Specializes in Peds, Med-Surg, Disaster Nsg, Parish Nsg.

@jeastridge, thanks for this informative article. Yes, the vaccine certainly is giving hope to many.

jeastridge, BSN, RN

Specializes in Faith Community Nurse (FCN).

Thank you, Mary! Yes, there is an end in sight! Joy

Pixie.RN, MSN, RN, EMT-P

Specializes in EMS, ED, Trauma, CNE, CEN, CPEN, TCRN. Has 13 years experience.

I have been volunteering as a vaccinator. It's been awesome! So many grateful people, and my county is doing a fabulous job with online appointments as well as regular phone scheduling for appointments for people without internet. Very smooth. After a horrible experience with everyone showing up at once and a 6-hour waiting line that saw eligible people turned away at the end of the day, they started making appointments. We have three vaccine sites. The larger site has 70+ appointments per 30 minute block, the smaller ones have 50 to 60. They rotate between being first dose and second dose sites. Volunteers are eligible to receive the vaccine at the end of the day. 

jeastridge, BSN, RN

Specializes in Faith Community Nurse (FCN).

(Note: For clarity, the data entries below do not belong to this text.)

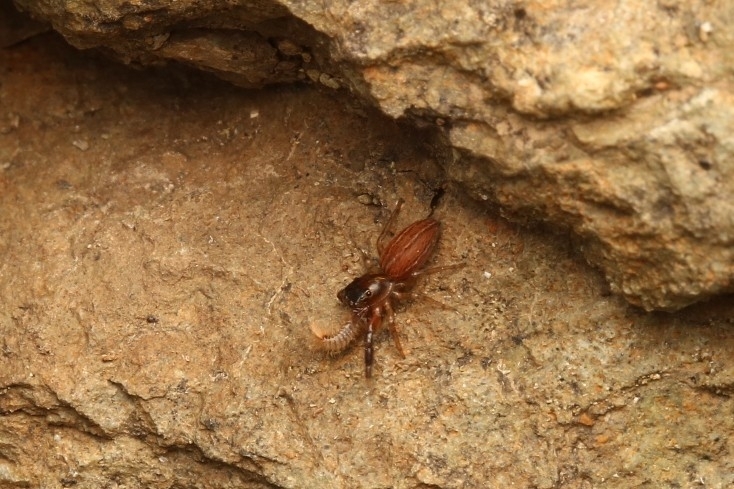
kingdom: Animalia
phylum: Arthropoda
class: Arachnida
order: Araneae
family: Salticidae
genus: Marpissa
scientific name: Marpissa lineata
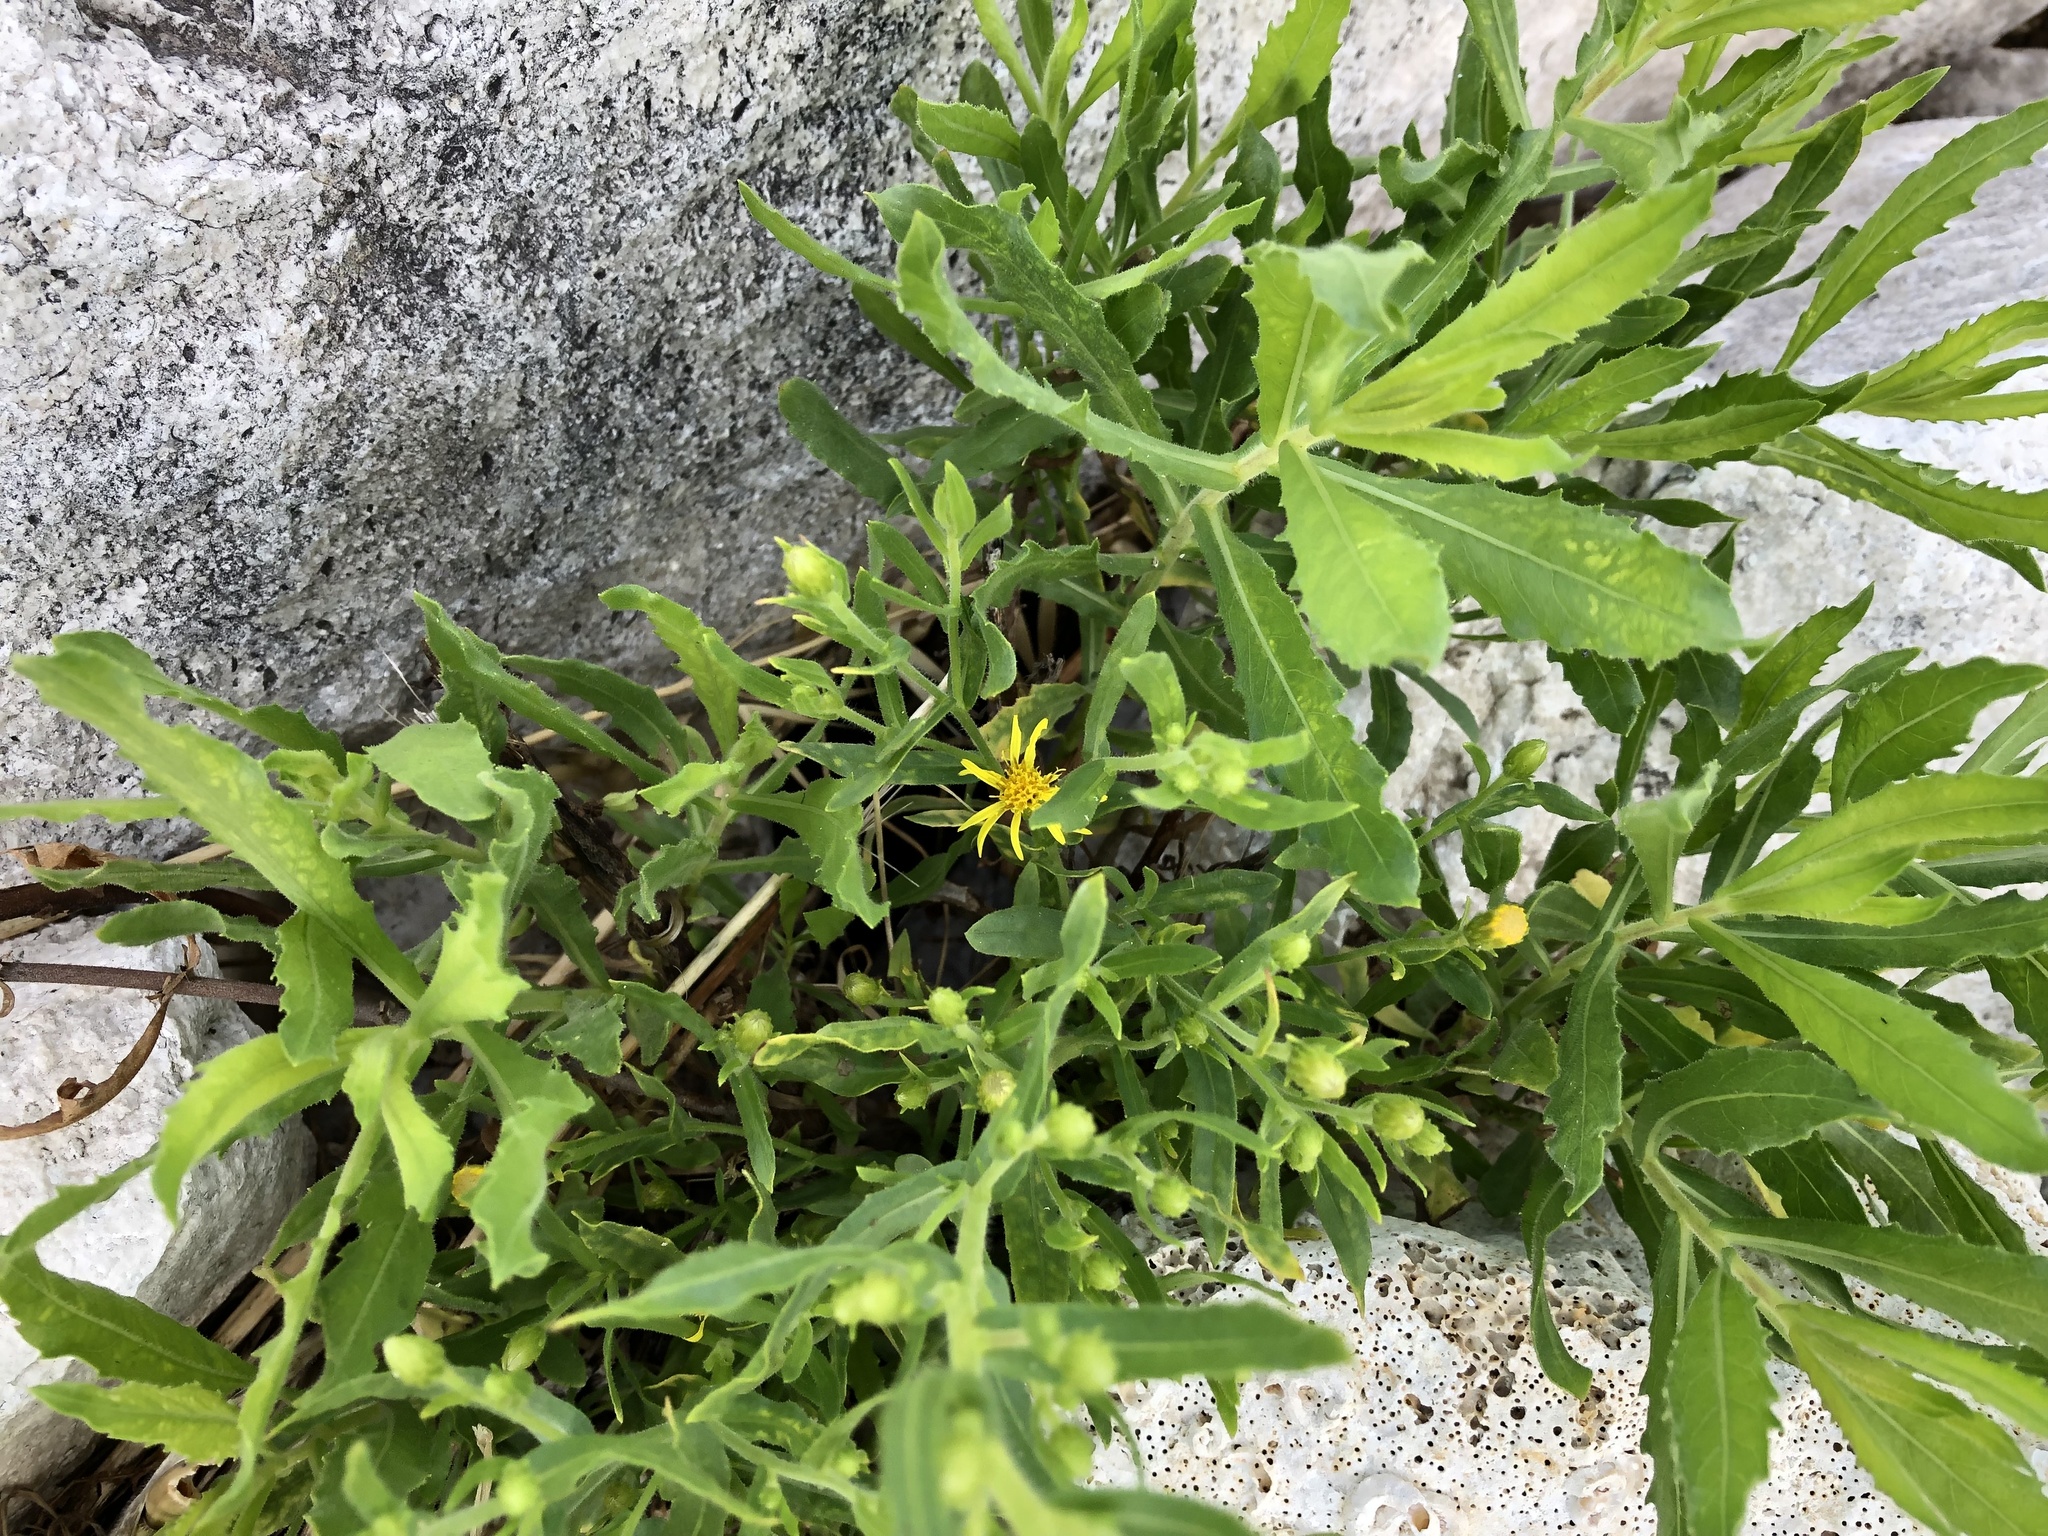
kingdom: Plantae
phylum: Tracheophyta
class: Magnoliopsida
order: Asterales
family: Asteraceae
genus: Dittrichia
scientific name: Dittrichia viscosa
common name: Woody fleabane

11 hours ago, Pixie.RN said:

I have been volunteering as a vaccinator. It's been awesome! So many grateful people, and my county is doing a fabulous job with online appointments as well as regular phone scheduling for appointments for people without internet. Very smooth. After a horrible experience with everyone showing up at once and a 6-hour waiting line that saw eligible people turned away at the end of the day, they started making appointments. We have three vaccine sites. The larger site has 70+ appointments per 30 minute block, the smaller ones have 50 to 60. They rotate between being first dose and second dose sites. Volunteers are eligible to receive the vaccine at the end of the day. 

This is great and an ideal version of the county's response to a problem. Kudos to your leaders! Their ability to identify a problem, listen, and respond is a gift to your area. Joy

There are no long term safety or efficacy data available.

jeastridge, BSN, RN

Specializes in Faith Community Nurse (FCN).

43 minutes ago, Daisy Joyce said:

There are no long term safety or efficacy data available.

You are right. At this point we are still learning as we go. But COVID-19 has already proven itself to be a formidable and rapidly changing opponent. From the data we have at this point, the mRNA vaccine is highly effective and has minimal side effects. For those who don't want to go that route, the J & J is just over the horizon and it was created on a more "traditional" vaccine platform (like the regular flu shot). So that is another option for those that have concerns. But, after giving it careful consideration, I took the Pfizer because, for me, the dangers posed by COVID-19 simply transcended any measure of concern.